Dáil debates

Thursday, 15 February 2007

Education (Miscellaneous Provisions) Bill 2007: Second Stage

 

2:00 pm

Photo of Paul Connaughton  SnrPaul Connaughton Snr (Galway East, Fine Gael)

I am delighted to contribute to the debate on the Education (Miscellaneous Provisions) Bill. I welcome the Bill. Like Deputy O'Connor, I do not have an educational background although a few members of my family are teachers. Something had to be done about disruptive students. I hope this legislation will address the problem but as the Minister is aware there is "many a slip 'tween cup and lip" and legislation brought before the House often takes on a different hue by the time it is passed. However, the Oireachtas is sending a signal to teachers throughout the country that they can expect some help from the establishment in dealing with this problem.

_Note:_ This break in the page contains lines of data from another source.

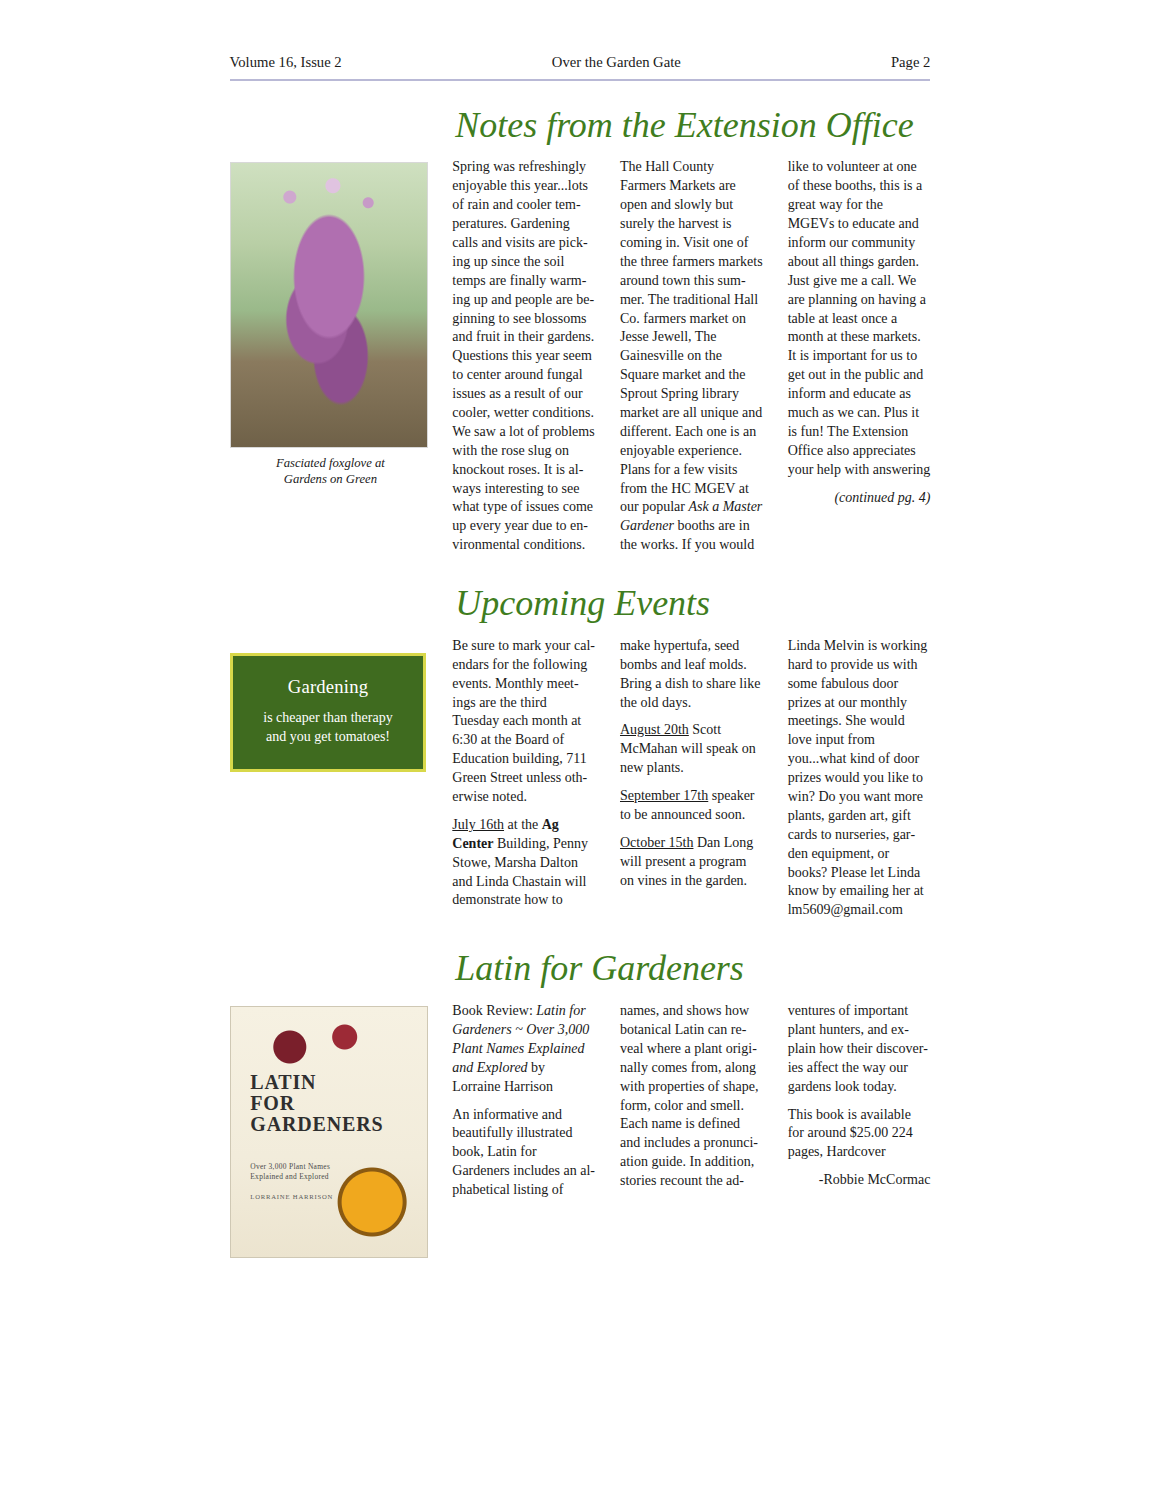Volume 16, Issue 2
Over the Garden Gate
Page 2
Notes from the Extension Office
Fasciated foxglove at
Gardens on Green
Spring was refreshingly enjoyable this year...lots of rain and cooler temperatures. Gardening calls and visits are picking up since the soil temps are finally warming up and people are beginning to see blossoms and fruit in their gardens. Questions this year seem to center around fungal issues as a result of our cooler, wetter conditions. We saw a lot of problems with the rose slug on knockout roses. It is always interesting to see what type of issues come up every year due to environmental conditions.
The Hall County Farmers Markets are open and slowly but surely the harvest is coming in. Visit one of the three farmers markets around town this summer. The traditional Hall Co. farmers market on Jesse Jewell, The Gainesville on the Square market and the Sprout Spring library market are all unique and different. Each one is an enjoyable experience. Plans for a few visits from the HC MGEV at our popular Ask a Master Gardener booths are in the works. If you would like to volunteer at one of these booths, this is a great way for the MGEVs to educate and inform our community about all things garden. Just give me a call. We are planning on having a table at least once a month at these markets. It is important for us to get out in the public and inform and educate as much as we can. Plus it is fun! The Extension Office also appreciates your help with answering
(continued pg. 4)
Upcoming Events
Gardening
is cheaper than therapy
and you get tomatoes!
Be sure to mark your calendars for the following events. Monthly meetings are the third Tuesday each month at 6:30 at the Board of Education building, 711 Green Street unless otherwise noted.
July 16th at the Ag Center Building, Penny Stowe, Marsha Dalton and Linda Chastain will demonstrate how to make hypertufa, seed bombs and leaf molds. Bring a dish to share like the old days.
August 20th Scott McMahan will speak on new plants.
September 17th speaker to be announced soon.
October 15th Dan Long will present a program on vines in the garden.
Linda Melvin is working hard to provide us with some fabulous door prizes at our monthly meetings. She would love input from you...what kind of door prizes would you like to win? Do you want more plants, garden art, gift cards to nurseries, garden equipment, or books? Please let Linda know by emailing her at lm5609@gmail.com
Latin for Gardeners
LATIN FOR GARDENERS Over 3,000 Plant Names
Explained and Explored LORRAINE HARRISON
Book Review: Latin for Gardeners ~ Over 3,000 Plant Names Explained and Explored by Lorraine Harrison
An informative and beautifully illustrated book, Latin for Gardeners includes an alphabetical listing of names, and shows how botanical Latin can reveal where a plant originally comes from, along with properties of shape, form, color and smell. Each name is defined and includes a pronunciation guide. In addition, stories recount the adventures of important plant hunters, and explain how their discoveries affect the way our gardens look today.
This book is available for around $25.00 224 pages, Hardcover
-Robbie McCormac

I listened carefully to Deputy O'Sullivan and others who spoke about the other side of this coin and the balance required. I spend a good deal of time speaking to teachers and principals in east Galway and I was told by a principal in a post-primary school there that the disruption can be so bad on occasions that he feels he should wear shin guards to school. Thankfully, those cases are in the minority but one bad apple in the barrel can disrupt the entire class if they are allowed continue with the behaviour. If the class brat is allowed to upset the whole class a copycat syndrome can develop and others in the class will think they can get away with the same behaviour. That is a major problem, particularly in larger schools. Some students can be controlled at a certain level but if they see another student getting away with disruptive behaviour, they will do the same.

Being a principal of a school is a difficult job for a variety of reasons I do not have the time to go into now. Disruptive students take up much teachers' and principals' time. We all appreciate that there must be checks and balances but in regard to corporal punishment the pendulum has swung too far the other way. My generation experienced corporal punishment, and there is no doubt that was a difficult time to be in school; there was not much talk about the rights of children. I have no time for corporal punishment, nor has any other Member, but the pendulum began to swing the other way as happens in modern democracies. In the past eight or ten years in particular, the news got out that a pupil cannot be touched, regardless of what he or she does. Whether that is right or wrong, that is the perception. This legislation will redress that somewhat and I hope the teachers, principals and vice-principals who will examine it when it is passed will believe they are in a slightly better position in that they will now know where the battle lines are drawn, which was not clear previously.

I do not have enough involvement in education to know how the appeal system will work. It appears satisfactory but I assume some clever person will drive a coach and four through it before too long; it is our job to close off any such loopholes if that happens.

I could spend the next half hour rattling off examples of cases involving disruptive students. Some of the students involved are so ferocious in their intent that not only can the teachers not control them but the gardaí are unable to do anything with them. Some students of 13, 14, 17 or 18 years of age are at a stage in their lives that, regardless of the arm of the State involved, even if it is the Garda, they will upset it.

I am aware of some remarkable cases where the disruption was so bad the students were eventually expelled. In one case it took almost two years to do this during which time there were case conferences and outside agencies became involved. While all that was going on the school was being thrashed. That is the problem with this kind of behaviour.

I hope the message goes out from this Chamber that there will be no room in schools for students who are overly disruptive, whose behaviour places other students at a major disadvantage and where the dignity of teachers is impugned. I will address the question of where such students should be placed, because that will have to be done.

I did not hear it mentioned in the debate earlier, and perhaps it is not politically correct to talk about it, but I do not understand the reason all the responsibility for a child's education is placed on the school authorities. Schools play a major role and formal education is one of the most important aspects of a child's upbringing but more emphasis must be put on the family and the parents in the case of disruptive students. Many will argue that if one has responsible parents, one will not have disruptive students. A school principal informed me that he had one of his teachers trailing a family in a large town in County Galway for several months to see why the children were not attending school. The teacher finally met the father who assured him his three children would be at the school the following morning but only if the teacher paid him. No one will doubt there is more trouble in that home than was mentioned at the door to the teacher.

It is against this background that we must consider the other side of the coin. This Bill draws the battle lines and disruptive students will be expelled from the school system. Agencies, therefore, must be put in place to follow their progress outside of the school system. The real disaster is if no one cares what happens to such children. Those children left to their own devices outside of the system will inevitably have a prison term on their CV.

Some parents take no blame for disruptive behaviour. Many teachers have described situations where, after some misdemeanour by a pupil, the parents were asked to attend the school. When informed of the incident, the parents would claim it is not their child who was wrong, it was the teacher. These kinds of parents claim the teachers are failing their children and do not have the skills required to teach. I accept there are bad teachers, just as there are bad Deputies and the odd bad Minister.